Text section:
---+---
Same problem for me. I have a mutating webhook which changes the image of the container in the pod. The operator wants to sync the pod to the original state rescheduling it every 30m. Is there a way to avoid this situation?

Thanks

janpipan commented 3 weeks ago

This can be solved by changing either the default image of your pods in operatorconfigurations CRD or in your postgresql CRD. The mutation webhook should then ignore resources that already have the correct image registry configured. Also keep in mind that you have to change image name of every sidecar container as well.
---+---
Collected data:
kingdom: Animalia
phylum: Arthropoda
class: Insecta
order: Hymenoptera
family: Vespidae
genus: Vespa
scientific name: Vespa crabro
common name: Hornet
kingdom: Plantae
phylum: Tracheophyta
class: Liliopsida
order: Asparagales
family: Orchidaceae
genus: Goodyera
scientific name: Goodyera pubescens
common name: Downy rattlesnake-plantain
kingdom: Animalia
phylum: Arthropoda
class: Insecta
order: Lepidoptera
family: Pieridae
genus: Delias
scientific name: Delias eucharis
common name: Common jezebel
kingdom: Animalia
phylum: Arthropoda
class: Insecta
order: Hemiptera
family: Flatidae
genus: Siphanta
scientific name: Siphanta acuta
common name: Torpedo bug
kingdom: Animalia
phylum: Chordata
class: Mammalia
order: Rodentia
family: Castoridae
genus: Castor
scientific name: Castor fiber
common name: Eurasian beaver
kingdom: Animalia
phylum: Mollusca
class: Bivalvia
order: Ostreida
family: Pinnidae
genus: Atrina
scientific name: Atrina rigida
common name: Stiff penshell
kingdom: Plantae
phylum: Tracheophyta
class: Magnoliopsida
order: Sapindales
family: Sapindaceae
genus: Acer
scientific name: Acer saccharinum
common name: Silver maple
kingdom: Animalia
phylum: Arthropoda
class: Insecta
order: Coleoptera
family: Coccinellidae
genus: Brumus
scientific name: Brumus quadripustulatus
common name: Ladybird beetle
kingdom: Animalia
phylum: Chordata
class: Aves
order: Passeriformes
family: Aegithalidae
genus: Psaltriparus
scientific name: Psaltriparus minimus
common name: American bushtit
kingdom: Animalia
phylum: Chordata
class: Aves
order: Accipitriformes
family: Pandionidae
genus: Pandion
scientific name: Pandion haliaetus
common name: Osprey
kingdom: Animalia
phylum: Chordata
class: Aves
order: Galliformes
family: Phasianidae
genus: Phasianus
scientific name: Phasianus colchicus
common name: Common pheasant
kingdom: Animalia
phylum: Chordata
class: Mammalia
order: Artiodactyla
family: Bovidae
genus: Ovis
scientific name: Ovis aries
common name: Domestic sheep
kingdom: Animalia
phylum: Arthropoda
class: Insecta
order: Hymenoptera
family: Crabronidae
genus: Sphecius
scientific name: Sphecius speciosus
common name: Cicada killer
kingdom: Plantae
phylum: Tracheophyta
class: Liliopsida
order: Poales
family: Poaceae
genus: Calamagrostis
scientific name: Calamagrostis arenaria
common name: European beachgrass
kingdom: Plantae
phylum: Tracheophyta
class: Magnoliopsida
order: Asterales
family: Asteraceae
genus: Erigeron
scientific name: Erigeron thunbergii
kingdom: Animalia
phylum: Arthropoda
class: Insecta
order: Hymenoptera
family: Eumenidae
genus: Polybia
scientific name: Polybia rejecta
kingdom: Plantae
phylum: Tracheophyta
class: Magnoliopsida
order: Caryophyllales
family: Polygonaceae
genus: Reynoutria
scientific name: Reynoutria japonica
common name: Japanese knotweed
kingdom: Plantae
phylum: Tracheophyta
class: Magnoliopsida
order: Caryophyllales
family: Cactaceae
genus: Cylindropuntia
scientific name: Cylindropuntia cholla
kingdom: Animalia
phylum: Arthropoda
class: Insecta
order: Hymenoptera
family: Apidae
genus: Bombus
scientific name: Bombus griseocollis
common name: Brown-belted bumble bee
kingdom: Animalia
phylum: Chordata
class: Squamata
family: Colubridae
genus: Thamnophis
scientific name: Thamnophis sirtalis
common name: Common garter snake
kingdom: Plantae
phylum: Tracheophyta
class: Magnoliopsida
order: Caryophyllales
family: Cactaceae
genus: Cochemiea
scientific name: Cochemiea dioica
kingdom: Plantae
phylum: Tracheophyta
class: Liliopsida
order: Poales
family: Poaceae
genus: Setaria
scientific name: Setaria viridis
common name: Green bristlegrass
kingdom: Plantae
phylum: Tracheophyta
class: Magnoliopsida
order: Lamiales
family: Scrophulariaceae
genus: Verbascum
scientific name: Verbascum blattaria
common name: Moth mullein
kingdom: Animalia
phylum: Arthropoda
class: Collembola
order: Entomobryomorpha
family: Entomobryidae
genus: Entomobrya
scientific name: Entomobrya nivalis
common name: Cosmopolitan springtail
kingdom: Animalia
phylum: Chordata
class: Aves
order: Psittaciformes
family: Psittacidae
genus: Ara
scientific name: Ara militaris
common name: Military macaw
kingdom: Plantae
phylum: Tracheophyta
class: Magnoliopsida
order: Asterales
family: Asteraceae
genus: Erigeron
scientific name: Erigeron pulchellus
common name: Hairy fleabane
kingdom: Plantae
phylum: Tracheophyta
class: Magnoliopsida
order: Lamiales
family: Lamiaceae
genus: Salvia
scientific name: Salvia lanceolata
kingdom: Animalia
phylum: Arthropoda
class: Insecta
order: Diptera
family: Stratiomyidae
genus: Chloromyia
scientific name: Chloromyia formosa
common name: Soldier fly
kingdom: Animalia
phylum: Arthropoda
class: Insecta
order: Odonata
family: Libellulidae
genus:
---+---
To do:
1 - In the forum thread, how often does the operator reschedule the pod to sync it back to its original state?
2 - Reproduce the forum thread word for word between "janpipan commented 3" and "container as well.", inclusive.
The data is material separate from the forum thread.

Answers below:
1 - Every 30 minutes.

2 -
janpipan commented 3 weeks ago

This can be solved by changing either the default image of your pods in operatorconfigurations CRD or in your postgresql CRD. The mutation webhook should then ignore resources that already have the correct image registry configured. Also keep in mind that you have to change image name of every sidecar container as well.